Building advanced Beam pipelines in Scala with SCIO

By mullaned2002

November 2, 2022

551

Apache Beam is an open source, unified programming model with a set of language-specific SDKs for defining and executing data processing workflows. Scio, pronounced shee-o, is Scala API for Beam developed by Spotify to build both Batch and Streaming pipelines.

In this blog we will uncover the need for SCIO and a few reference patterns.

Why Scio

SCIO provides high level abstraction for developers and is preferred for following reasons:

Striking balance between concise and performance. Pipeline written in Scala are concise compared to java with similar performance

Easier migration for Scalding/Spark developers due to similar semantics compared to Beam API thereby avoiding a steep learning curve for developers.

Enables access to a large ecosystem of infrastructure libraries in Java e.g. Hadoop, Avro, Parquet and high level numerical processing libraries in Scala like Algebirdand Breeze.

Supports Interactive exploration of data and code snippets using SCIO REPL

Reference Patterns

Let us checkout few concepts along with examples:

1. Graph Composition

If you have a complex pipeline consisting of several transforms, the feasible approach is to compose the logically related transforms into blocks. This would make it easy to manage and debug the graph rendered on dataflow UI. Let us consider an example using popular WordCount pipeline.

Fig: Word Count Pipeline without Graph Composition

Let us modify the code to group the related transforms into blocks:

Fig: Word Count Pipeline with Graph Composition

2. Distributed Cache

Distributed Cache allows to load the data from a given URI on workers and use the corresponding data across all tasks (DoFn’s) executing on the worker. Some of the common use cases are loading serialized machine learning model from object stores like Google Cloud Storage for running predictions, lookup data references etc.

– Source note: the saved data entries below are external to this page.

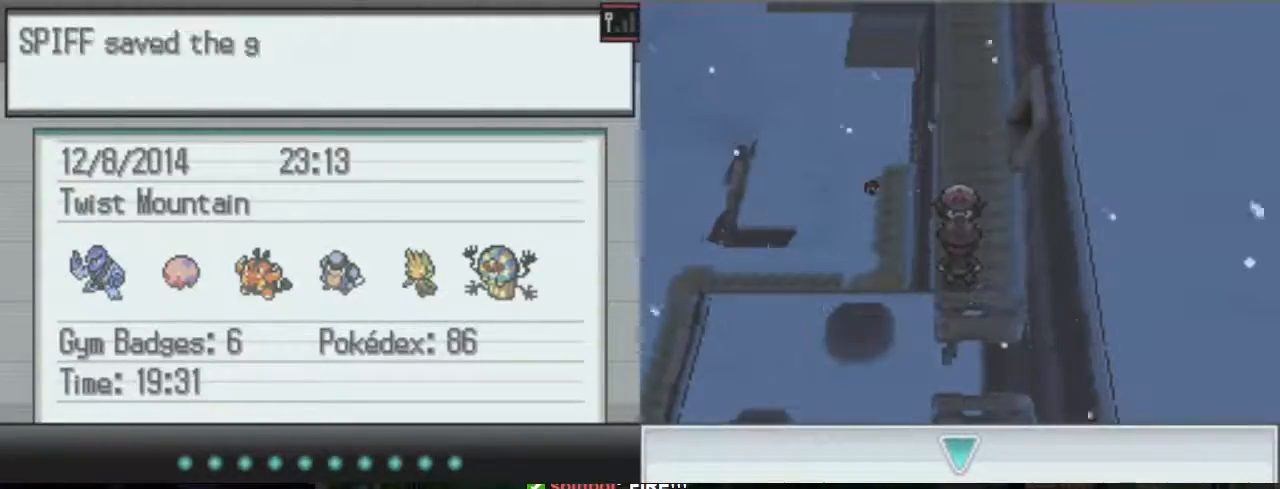
Gameplay with a controller (Xbox layout); each line is a JSON object with the inputs held at the frame after it. "events" lists button and stick changes between this image and that frame as [ms after this image, input, new state], when the widget could be followed in between. Not read: L3 R3 left_stick right_stick.
{"buttons": ["A"], "events": [[167, "B", "down"], [300, "B", "up"], [367, "B", "down"], [500, "B", "up"]]}
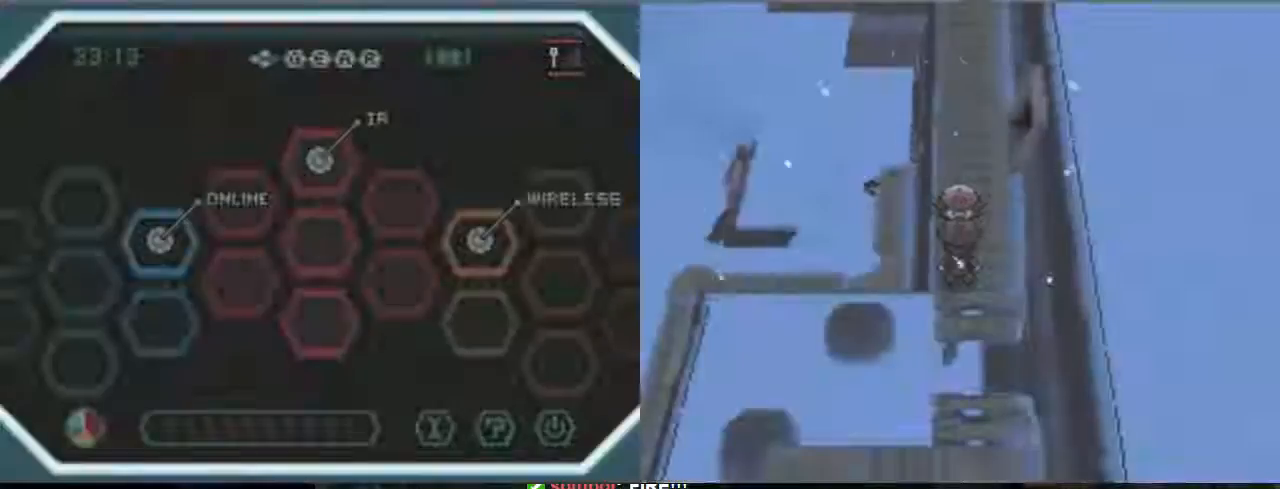
{"buttons": ["A"], "events": []}
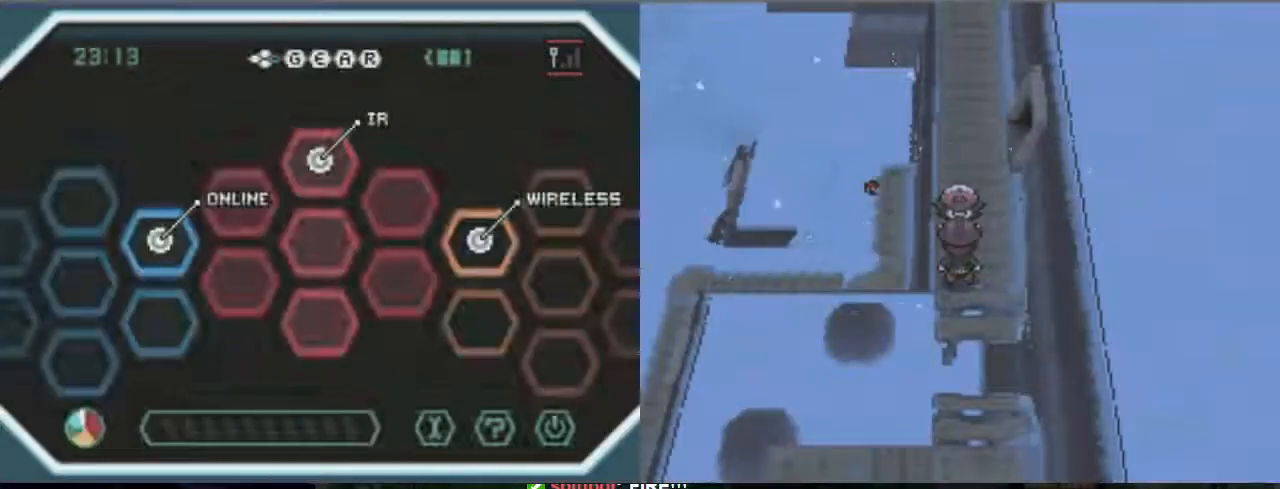
{"buttons": ["A", "SELECT"], "events": [[133, "SELECT", "down"]]}
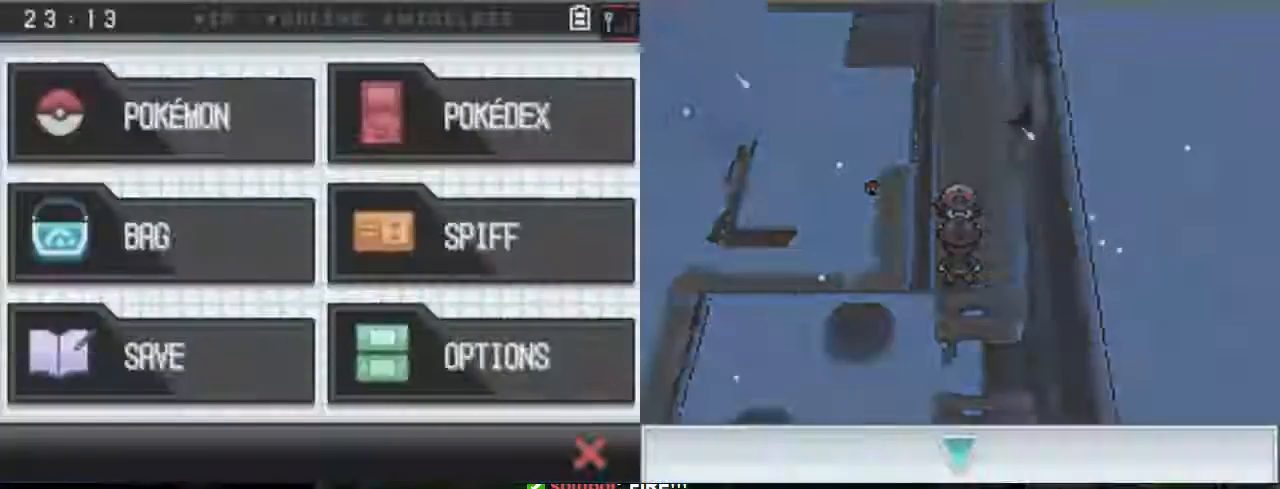
{"buttons": ["A"], "events": [[67, "SELECT", "up"]]}
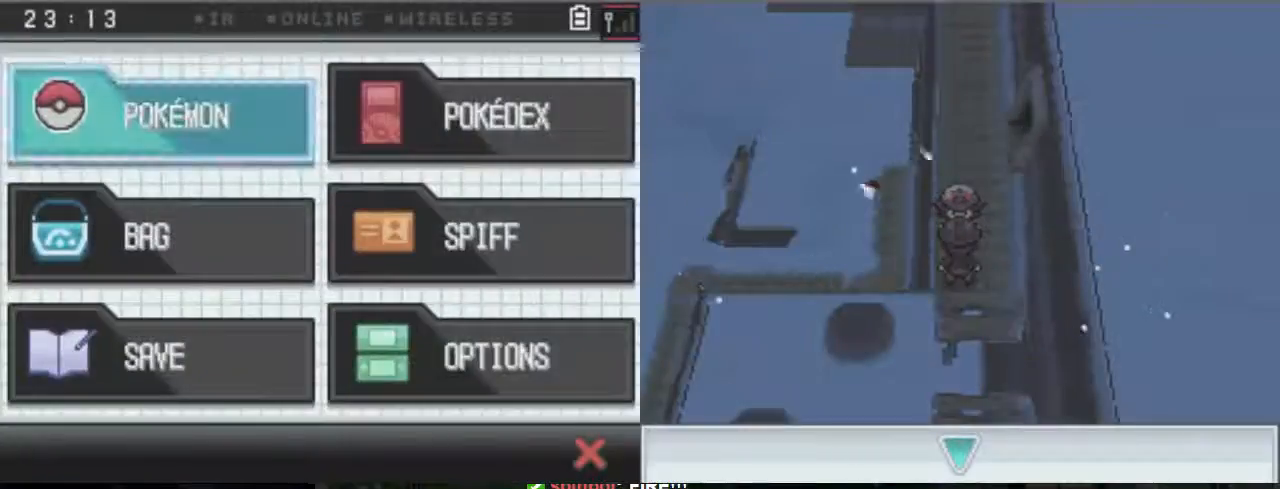
{"buttons": ["A"], "events": []}
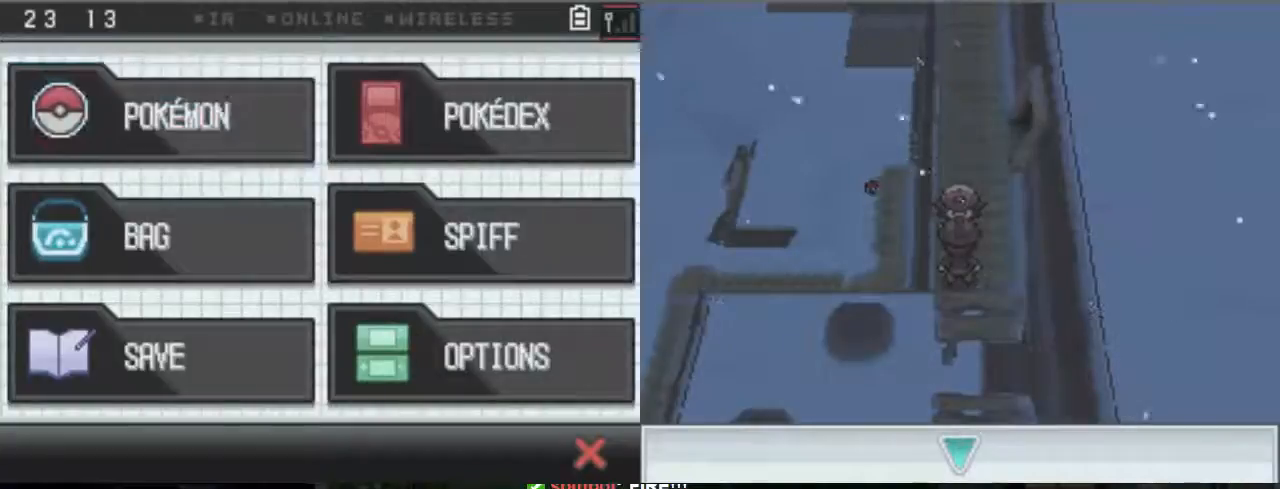
{"buttons": ["A"], "events": []}
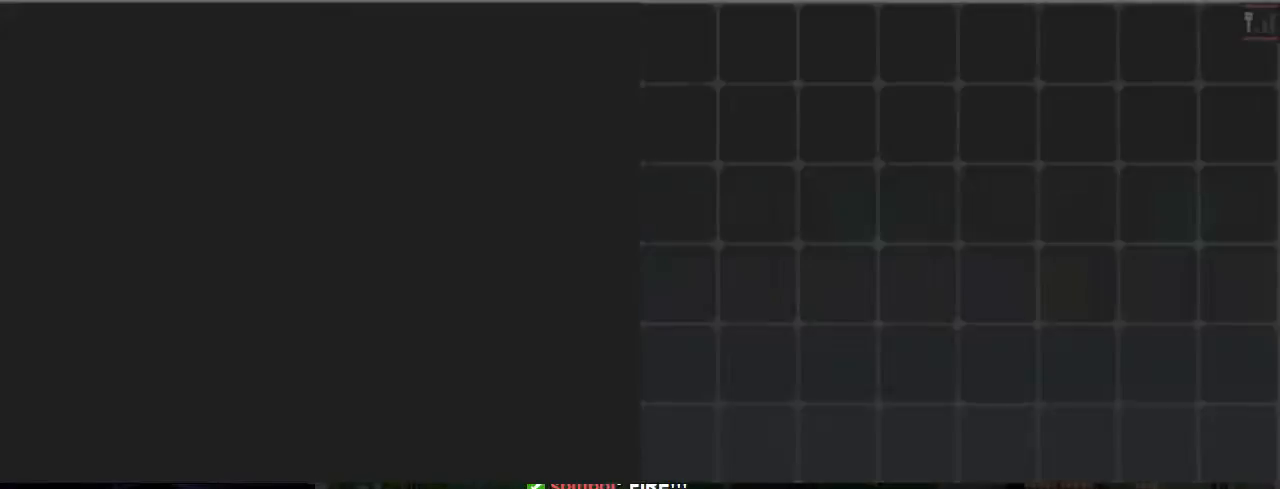
{"buttons": ["A"], "events": []}
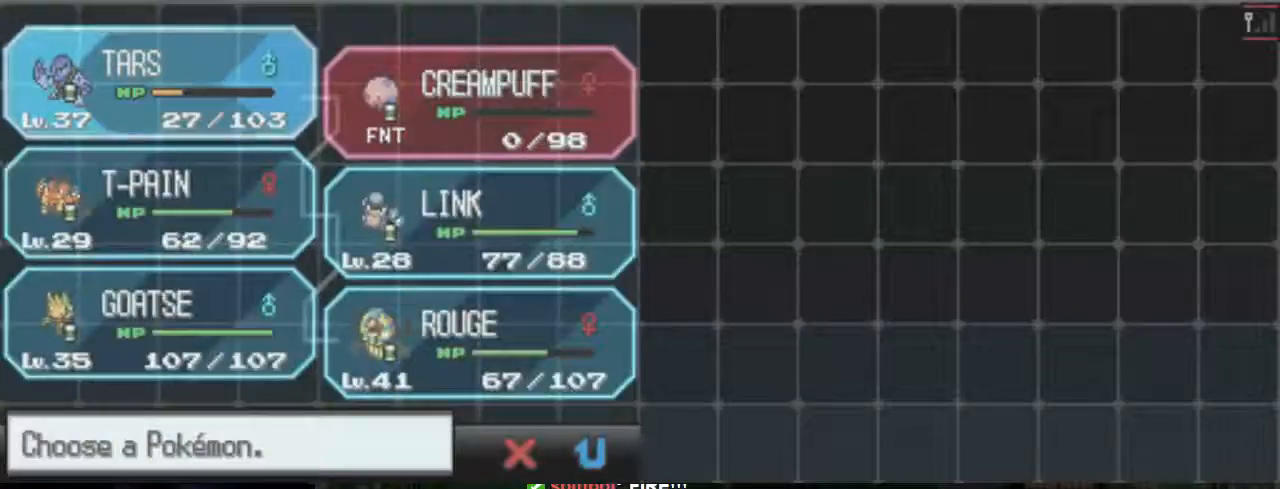
{"buttons": ["A"], "events": []}
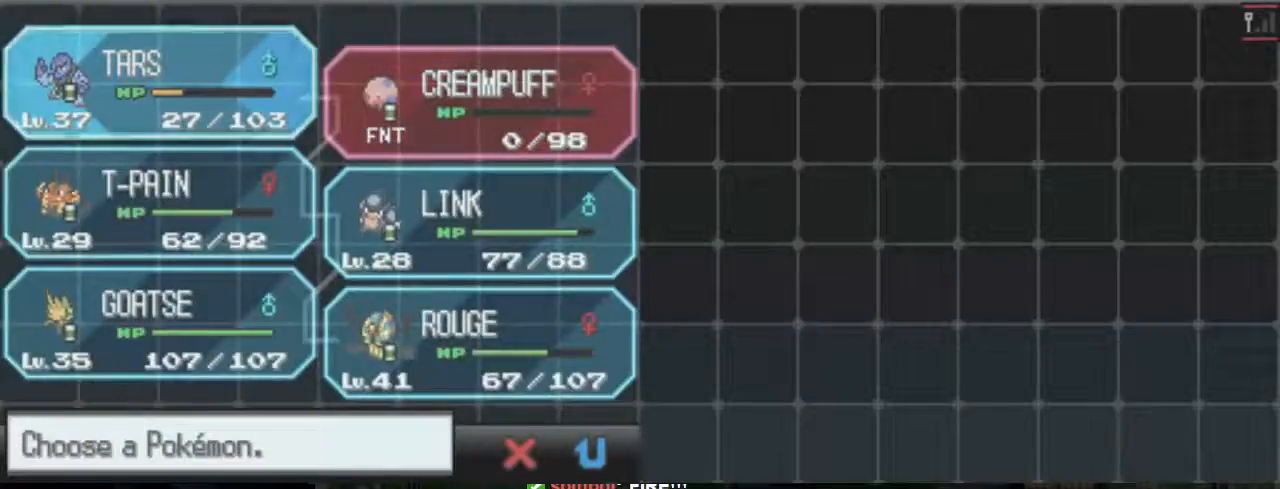
{"buttons": ["A"], "events": [[33, "DPAD_RIGHT", "down"], [167, "DPAD_RIGHT", "up"]]}
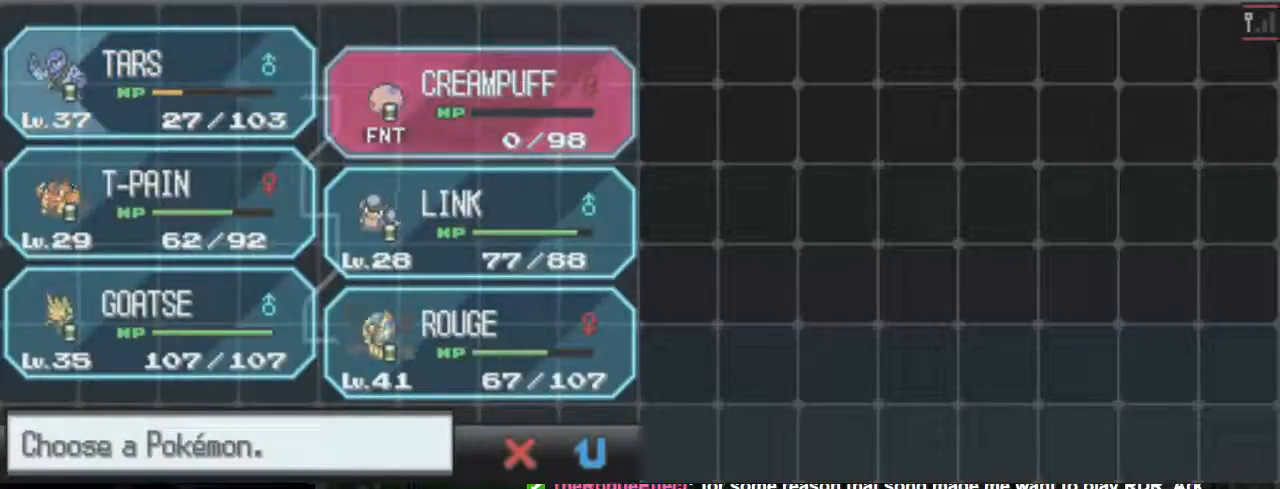
{"buttons": ["A"], "events": []}
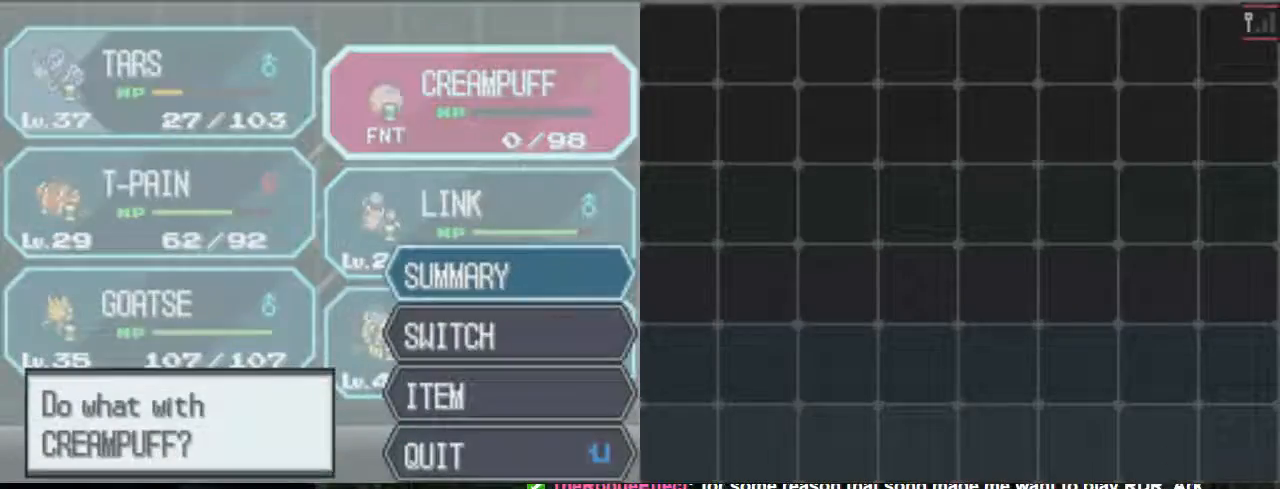
{"buttons": ["A"], "events": [[433, "DPAD_DOWN", "down"], [467, "DPAD_DOWN", "up"]]}
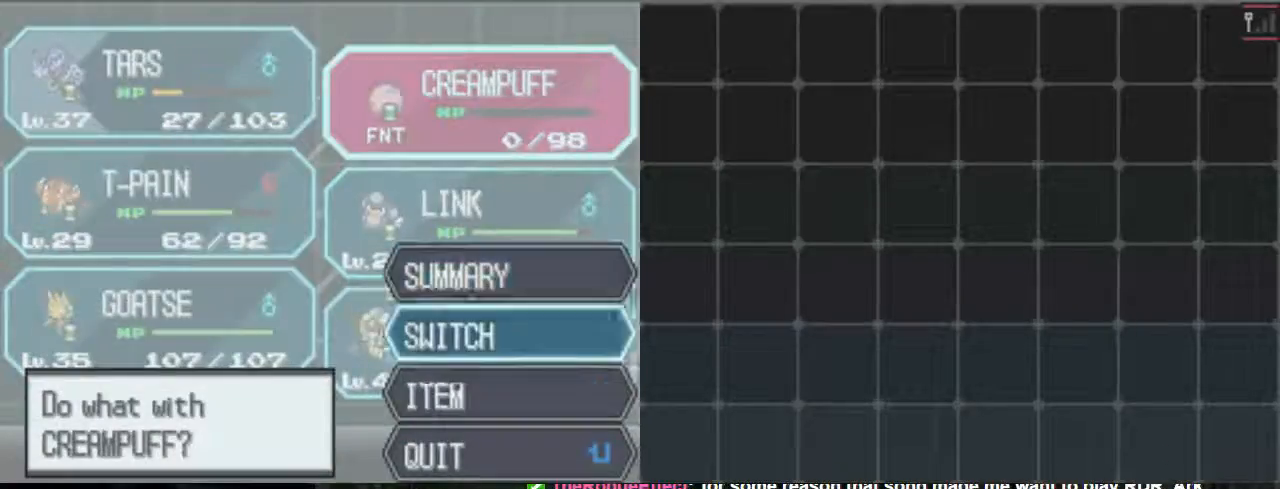
{"buttons": ["A"], "events": [[33, "DPAD_DOWN", "down"], [167, "DPAD_DOWN", "up"]]}
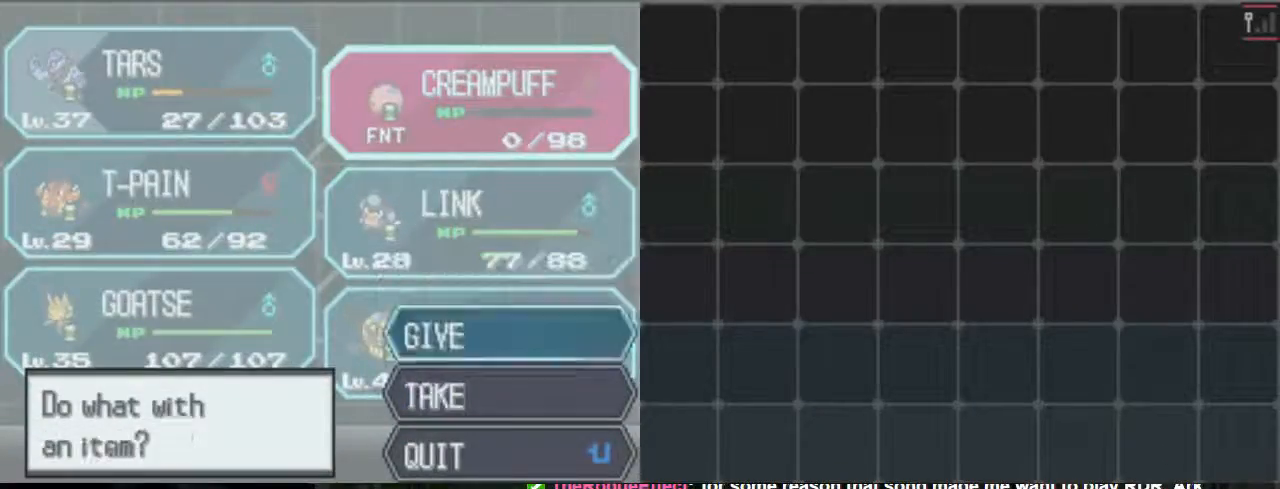
{"buttons": ["A"], "events": []}
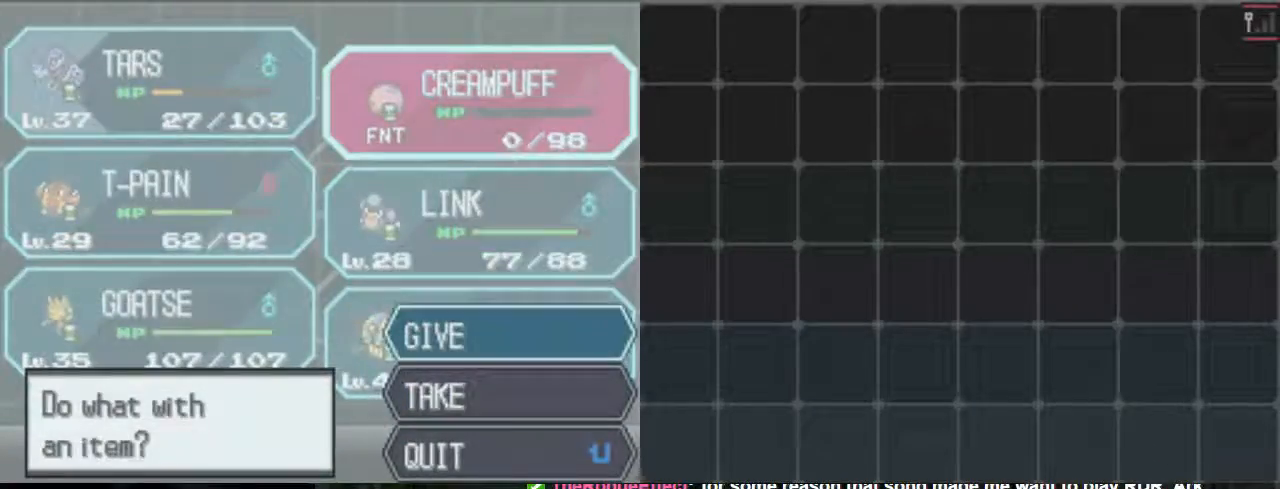
{"buttons": ["A"], "events": []}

Let us checkout an example that loads lookup data from CSV file on worker during initialization and utilizes to count the number of matching lookups for each input element.

Fig: Example demonstrating Distribute Cache

3. Scio Joins

Joins in Beam are expressed using CoGroupByKey while Scio allows to express various join types like inner, left outer and full outer joins through flattening the CoGbkResult.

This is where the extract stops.